What Every Parent Should Know About Shoulder Dislocation


When the upper end of the bone in your arm gets knocked out of the socket that sits at your shoulder, it's referred to as a dislocated shoulder. If you have a child who is particularly active, he or she may be at risk of or eventually suffer a dislocated shoulder. Here are some things that you need to know about dislocated shoulders to help your child heal.

What Causes a Shoulder Dislocation?

The shoulder joint is fairly delicate, so it doesn't take a significant injury to cause a dislocation. In fact, dislocation is most commonly the result of a direct blow to the upper arm or shoulder. If your child plays sports, a collision during play can cause it. Sports such as football, wrestling, basketball and hockey can increase the risk because of the physical nature of the sports. Accidents such as falling down stairs, from equipment on the playground or off a snowboard can also cause a shoulder dislocation.

What Are the Symptoms of Shoulder Dislocation?

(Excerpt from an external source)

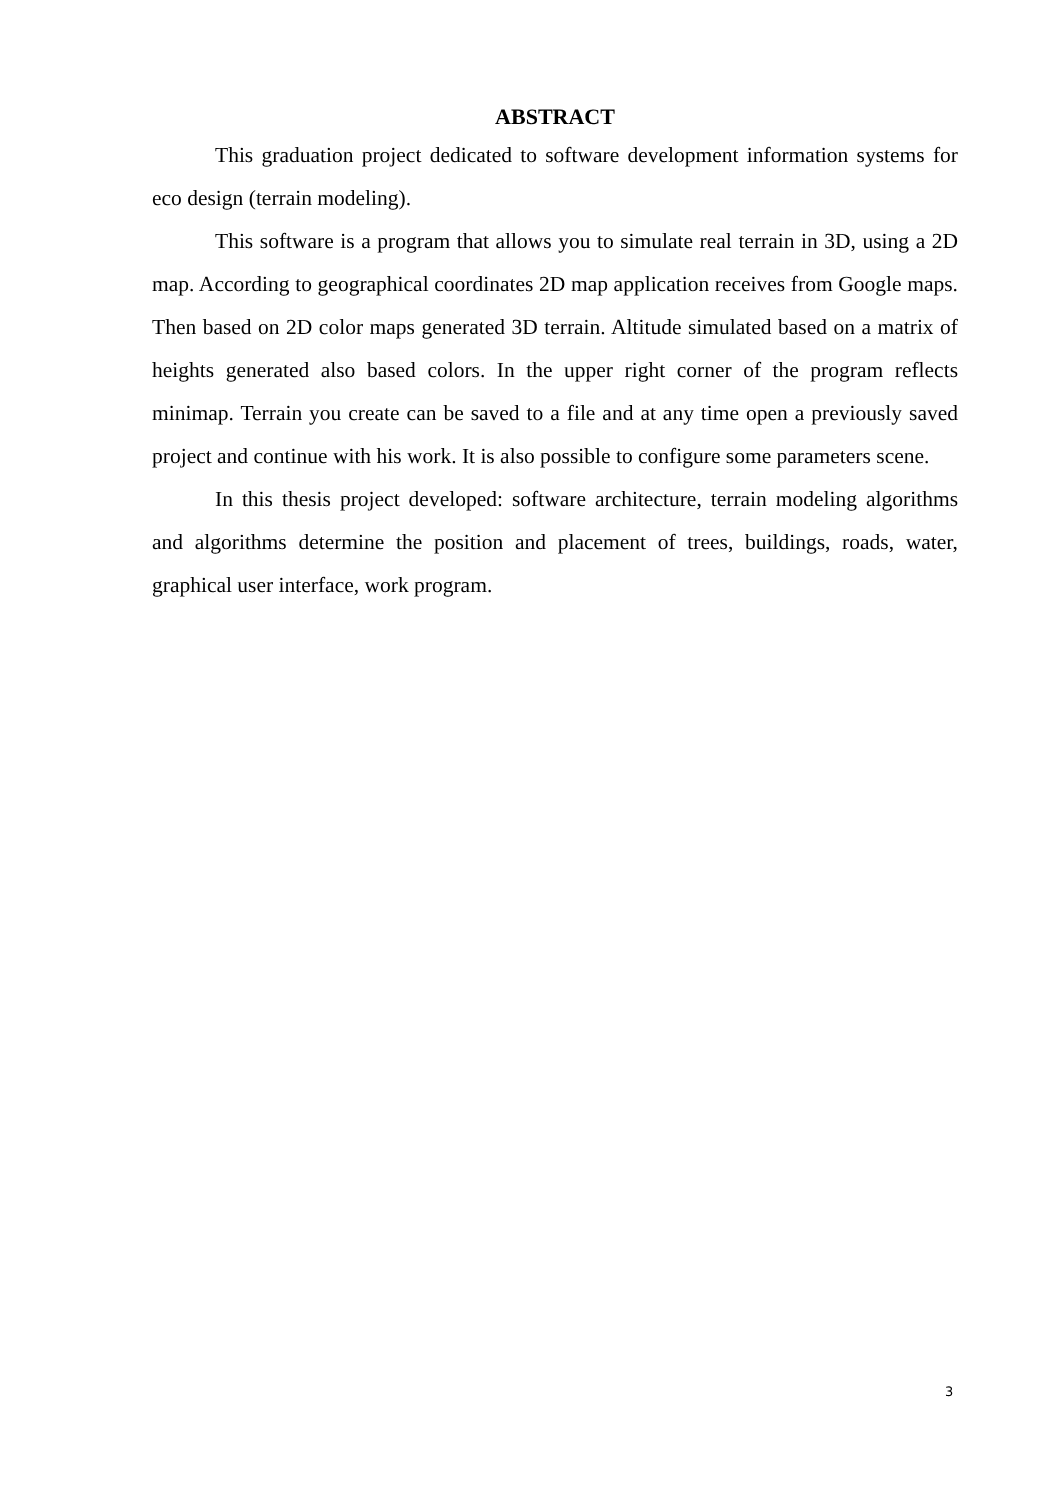ABSTRACT
This graduation project dedicated to software development information systems for eco design (terrain modeling).
This software is a program that allows you to simulate real terrain in 3D, using a 2D map. According to geographical coordinates 2D map application receives from Google maps. Then based on 2D color maps generated 3D terrain. Altitude simulated based on a matrix of heights generated also based colors. In the upper right corner of the program reflects minimap. Terrain you create can be saved to a file and at any time open a previously saved project and continue with his work. It is also possible to configure some parameters scene.
In this thesis project developed: software architecture, terrain modeling algorithms and algorithms determine the position and placement of trees, buildings, roads, water, graphical user interface, work program.
3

If you've never had a dislocated shoulder before, you might not know the signs of the injury well enough to recognize it. In most situations, a dislocated shoulder will swell noticeably, and it may feel warm to the touch. Your child will likely complain that the shoulder hurts, particularly when trying to move the arm. In some cases, your child may even experience some numbness in the affected arm. If you examine the shoulder, you might notice some redness and bruising as well.

How Do You Treat Shoulder Dislocation?

If you have reason to suspect that your child's shoulder is dislocated, you should get him or her to a pediatrician or urgent care center right away. You can keep the swelling at bay with an ice pack while you're waiting for a doctor's visit.

The doctor will need to restore the position of the joint to fix the shoulder. To ease the discomfort of the process and ensure the safety of the procedure, your child may need to be sedated. After the treatment, your child's arm will need to stay in a sling, immobilized, so that the shoulder can heal. In many cases, you'll also have to take your child in for pediatric physical therapy to help restore the movement of the shoulder joint and preserve the surrounding muscle tissue.

Suffering a shoulder dislocation can weaken the integrity of the shoulder joint, putting your child at risk of subsequent dislocations. If your child experiences multiple dislocations, his or her doctor may suggest surgery and a physical therapy routine to reinforce and strengthen the joint.